Once you are done, you may use default to set a default. Then put the era into a Calendar.

 val moreAdvancedCalendar = Calendar(moreAdvancedEra)

Note that this is not really the calendar we use. The leap rule is more complicated, there is no year 0, and things are really weird in 1582. If you want to savor the thing, find WesternCalendar in the examples package.

Datum and Timestamp

Covella features two primary classes for dates. Datum which resembles what we humans usually do, and Timestamp which is a very long number and the format prefered by computers. Easiest way to create a Datum is Calendar::datum with indexes from largest to smallest, breaking of at any point.

val january1st1970 = moreAdvancedCalendar.datum(1970,1,1)

We can convert between Datum and Timestamp by calling

  • Datum::begins, Datum::ends for Datum=>Option[Timestamp] and
  • Timestamp::inCalendar(implicit cal: Calendar) for Timestamp=>Datum respectively.

But in order to do so, our Calendar requires information about what Datum corresponds to Timestamp(0). Let's put that in.

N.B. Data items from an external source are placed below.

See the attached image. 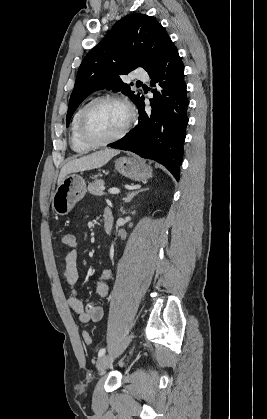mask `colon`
<instances>
[{"mask_svg": "<svg viewBox=\"0 0 267 419\" xmlns=\"http://www.w3.org/2000/svg\"><path fill=\"white\" fill-rule=\"evenodd\" d=\"M63 244L68 247L72 248L76 245V239L75 236L71 233H67L62 238ZM83 340L86 344H89L91 342L90 334L88 332H83Z\"/></svg>", "mask_w": 267, "mask_h": 419, "instance_id": "5ec220e1", "label": "colon"}]
</instances>
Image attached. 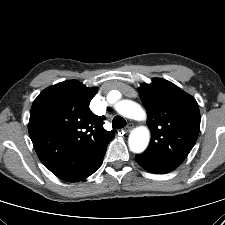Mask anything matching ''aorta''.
<instances>
[{
    "mask_svg": "<svg viewBox=\"0 0 225 225\" xmlns=\"http://www.w3.org/2000/svg\"><path fill=\"white\" fill-rule=\"evenodd\" d=\"M116 111L130 119L134 120H144L146 118V113L142 107L131 101V100H122L119 101L116 106ZM150 139V132L147 127L140 126L134 128L128 138V145L132 152L142 153L148 146Z\"/></svg>",
    "mask_w": 225,
    "mask_h": 225,
    "instance_id": "obj_1",
    "label": "aorta"
}]
</instances>
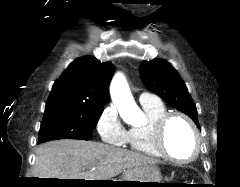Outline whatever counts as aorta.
Listing matches in <instances>:
<instances>
[{"label": "aorta", "mask_w": 240, "mask_h": 187, "mask_svg": "<svg viewBox=\"0 0 240 187\" xmlns=\"http://www.w3.org/2000/svg\"><path fill=\"white\" fill-rule=\"evenodd\" d=\"M111 99L120 115L127 121L135 123L143 118V114L137 107L125 77L117 73L110 85Z\"/></svg>", "instance_id": "aorta-1"}]
</instances>
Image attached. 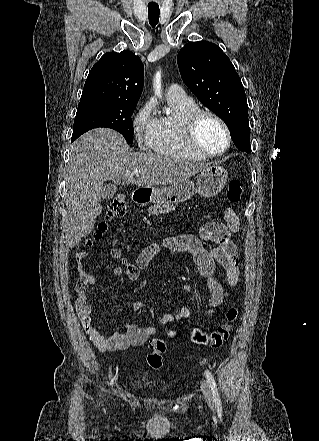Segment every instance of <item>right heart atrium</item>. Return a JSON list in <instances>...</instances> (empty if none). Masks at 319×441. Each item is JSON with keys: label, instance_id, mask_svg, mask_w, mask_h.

val calendarWithUnixEpoch = moreAdvancedCalendar setTimestampZero january1st1970 


We still lack weeks in our model. Weeks form a system, independent of months and years. We can set them up as their own Calendar.

val weeks = val weeks = 'week of ('weekday isAliasFor days) withNames
  ("Monday","Tuesday","Wednesday","Thursday","Friday","Saturday","Sunday") withOffset 1

val planetaryWeek = Calendar(weeks) setTimestampZero Datum.of('week ->0, 'weekday->4)

We set timeStampZero, to same point in time as our year-and-months calendar: 1970 started on a Thursday (fourth day of the week). The 0 denotes the week, which will keep counting up for all eternity, but we probably don't care about that.

val myFirstCalendarSystem = calendarWithUnixEpoch synchronise planetaryWeek

You can synchronise as many calendars as you like. Note that order matters: If units in several calendars have the same designation, all information concerning will be interpreted in terms of the first calendar where it occurs. Also the .datum method only works with respect to the first calendar in the system.

Date formats

Our calendar is now complete and we are able to create dates. But we also want to output dates as strings or parse strings into dates. This can be done with the DateFormat class. The library provides some simple DateFormats in the package object. You can compose DateFormats in a StringContext.

val germanFormat = df"$d.$m.$y"

This string interpolation provides a DateFormat of '' complete with formatter and parser. You can then use Calendar::parse and Datum::format with the DateFormat in implicit scope.